Segment Start: Extracted records

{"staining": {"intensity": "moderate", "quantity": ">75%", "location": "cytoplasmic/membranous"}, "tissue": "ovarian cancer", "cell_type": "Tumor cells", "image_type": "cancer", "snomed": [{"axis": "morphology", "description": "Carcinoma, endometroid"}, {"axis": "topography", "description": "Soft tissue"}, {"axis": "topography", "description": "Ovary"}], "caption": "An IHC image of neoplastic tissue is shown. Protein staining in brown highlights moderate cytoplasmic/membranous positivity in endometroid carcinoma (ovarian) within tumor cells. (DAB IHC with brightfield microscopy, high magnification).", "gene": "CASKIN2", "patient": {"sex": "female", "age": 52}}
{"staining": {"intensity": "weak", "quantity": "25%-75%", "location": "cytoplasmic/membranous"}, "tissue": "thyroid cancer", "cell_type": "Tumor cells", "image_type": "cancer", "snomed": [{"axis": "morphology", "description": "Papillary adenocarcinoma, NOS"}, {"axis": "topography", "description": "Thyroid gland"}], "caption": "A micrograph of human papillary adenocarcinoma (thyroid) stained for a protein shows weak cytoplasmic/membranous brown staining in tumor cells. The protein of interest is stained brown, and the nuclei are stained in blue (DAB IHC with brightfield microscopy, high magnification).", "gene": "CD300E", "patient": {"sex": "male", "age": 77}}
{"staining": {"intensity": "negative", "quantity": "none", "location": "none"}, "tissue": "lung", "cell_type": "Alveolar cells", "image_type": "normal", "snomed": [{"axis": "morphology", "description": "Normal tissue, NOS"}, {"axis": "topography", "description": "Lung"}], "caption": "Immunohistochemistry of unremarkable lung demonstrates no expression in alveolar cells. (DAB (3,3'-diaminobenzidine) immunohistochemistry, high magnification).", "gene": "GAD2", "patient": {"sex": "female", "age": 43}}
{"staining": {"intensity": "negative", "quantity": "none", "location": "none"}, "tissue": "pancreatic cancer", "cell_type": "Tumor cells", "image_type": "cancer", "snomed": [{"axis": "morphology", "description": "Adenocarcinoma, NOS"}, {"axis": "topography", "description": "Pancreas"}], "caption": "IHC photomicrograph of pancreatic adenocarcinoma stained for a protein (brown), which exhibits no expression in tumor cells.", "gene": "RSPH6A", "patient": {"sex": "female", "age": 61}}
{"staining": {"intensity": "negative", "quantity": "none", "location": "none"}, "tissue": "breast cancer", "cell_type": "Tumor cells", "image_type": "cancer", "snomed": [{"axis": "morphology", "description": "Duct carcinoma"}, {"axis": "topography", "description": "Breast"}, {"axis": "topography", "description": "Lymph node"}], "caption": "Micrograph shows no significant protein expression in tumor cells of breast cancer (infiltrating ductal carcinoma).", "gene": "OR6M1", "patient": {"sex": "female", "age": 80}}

Segment End: Extracted records

● What to do:
So that no detail is lost, give every line of the data again exactly.

● Written answer:
{"staining": {"intensity": "moderate", "quantity": ">75%", "location": "cytoplasmic/membranous"}, "tissue": "ovarian cancer", "cell_type": "Tumor cells", "image_type": "cancer", "snomed": [{"axis": "morphology", "description": "Carcinoma, endometroid"}, {"axis": "topography", "description": "Soft tissue"}, {"axis": "topography", "description": "Ovary"}], "caption": "An IHC image of neoplastic tissue is shown. Protein staining in brown highlights moderate cytoplasmic/membranous positivity in endometroid carcinoma (ovarian) within tumor cells. (DAB IHC with brightfield microscopy, high magnification).", "gene": "CASKIN2", "patient": {"sex": "female", "age": 52}}
{"staining": {"intensity": "weak", "quantity": "25%-75%", "location": "cytoplasmic/membranous"}, "tissue": "thyroid cancer", "cell_type": "Tumor cells", "image_type": "cancer", "snomed": [{"axis": "morphology", "description": "Papillary adenocarcinoma, NOS"}, {"axis": "topography", "description": "Thyroid gland"}], "caption": "A micrograph of human papillary adenocarcinoma (thyroid) stained for a protein shows weak cytoplasmic/membranous brown staining in tumor cells. The protein of interest is stained brown, and the nuclei are stained in blue (DAB IHC with brightfield microscopy, high magnification).", "gene": "CD300E", "patient": {"sex": "male", "age": 77}}
{"staining": {"intensity": "negative", "quantity": "none", "location": "none"}, "tissue": "lung", "cell_type": "Alveolar cells", "image_type": "normal", "snomed": [{"axis": "morphology", "description": "Normal tissue, NOS"}, {"axis": "topography", "description": "Lung"}], "caption": "Immunohistochemistry of unremarkable lung demonstrates no expression in alveolar cells. (DAB (3,3'-diaminobenzidine) immunohistochemistry, high magnification).", "gene": "GAD2", "patient": {"sex": "female", "age": 43}}
{"staining": {"intensity": "negative", "quantity": "none", "location": "none"}, "tissue": "pancreatic cancer", "cell_type": "Tumor cells", "image_type": "cancer", "snomed": [{"axis": "morphology", "description": "Adenocarcinoma, NOS"}, {"axis": "topography", "description": "Pancreas"}], "caption": "IHC photomicrograph of pancreatic adenocarcinoma stained for a protein (brown), which exhibits no expression in tumor cells.", "gene": "RSPH6A", "patient": {"sex": "female", "age": 61}}
{"staining": {"intensity": "negative", "quantity": "none", "location": "none"}, "tissue": "breast cancer", "cell_type": "Tumor cells", "image_type": "cancer", "snomed": [{"axis": "morphology", "description": "Duct carcinoma"}, {"axis": "topography", "description": "Breast"}, {"axis": "topography", "description": "Lymph node"}], "caption": "Micrograph shows no significant protein expression in tumor cells of breast cancer (infiltrating ductal carcinoma).", "gene": "OR6M1", "patient": {"sex": "female", "age": 80}}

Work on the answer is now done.